▶ _Problem details_: Change every "Stories" to "Tales" in the text read from the items below, keeping everything else the same, and give that text back without the pictures.

- - - - -

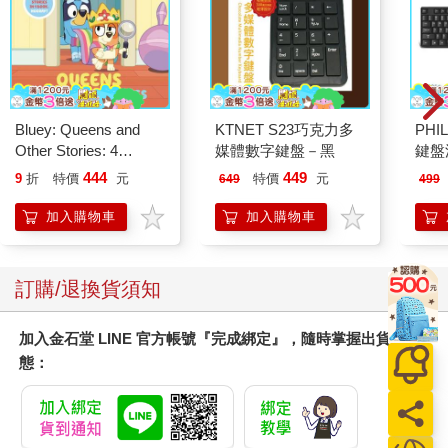
Bluey: Queens and
KTNET S23巧克力多
PHI
Other Stories: 4
媒體數字鍵盤－黑
鍵盤滑
Stories in 1 Book.
444
449
9
折
特價
元
特價
元
649
499
Hooray!
加入購物車
加入購物車
訂購/退換貨須知
加入金石堂 LINE 官方帳號『完成綁定』，隨時掌握出貨動
態：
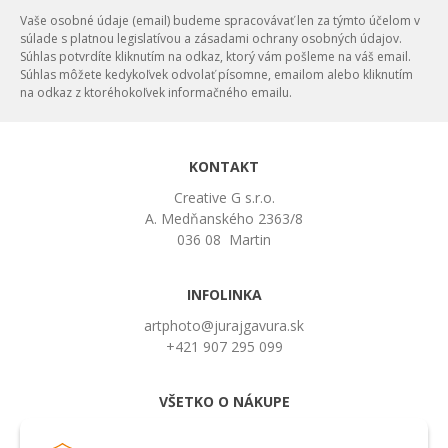
Vaše osobné údaje (email) budeme spracovávať len za týmto účelom v
súlade s platnou legislatívou a zásadami ochrany osobných údajov.
Súhlas potvrdíte kliknutím na odkaz, ktorý vám pošleme na váš email.
Súhlas môžete kedykoľvek odvolať písomne, emailom alebo kliknutím
na odkaz z ktoréhokoľvek informačného emailu.
KONTAKT
Creative G s.r.o.
A. Medňanského 2363/8
036 08 Martin
INFOLINKA
artphoto@jurajgavura.sk
+421 907 295 099
VŠETKO O NÁKUPE
Obchodné podmienky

- - - - -

▶ _Answer to the problem_:
Bluey: Queens and
KTNET S23巧克力多
PHI
Other Tales: 4
媒體數字鍵盤－黑
鍵盤滑
Tales in 1 Book.
444
449
9
折
特價
元
特價
元
649
499
Hooray!
加入購物車
加入購物車
訂購/退換貨須知
加入金石堂 LINE 官方帳號『完成綁定』，隨時掌握出貨動
態：
Vaše osobné údaje (email) budeme spracovávať len za týmto účelom v
súlade s platnou legislatívou a zásadami ochrany osobných údajov.
Súhlas potvrdíte kliknutím na odkaz, ktorý vám pošleme na váš email.
Súhlas môžete kedykoľvek odvolať písomne, emailom alebo kliknutím
na odkaz z ktoréhokoľvek informačného emailu.
KONTAKT
Creative G s.r.o.
A. Medňanského 2363/8
036 08 Martin
INFOLINKA
artphoto@jurajgavura.sk
+421 907 295 099
VŠETKO O NÁKUPE
Obchodné podmienky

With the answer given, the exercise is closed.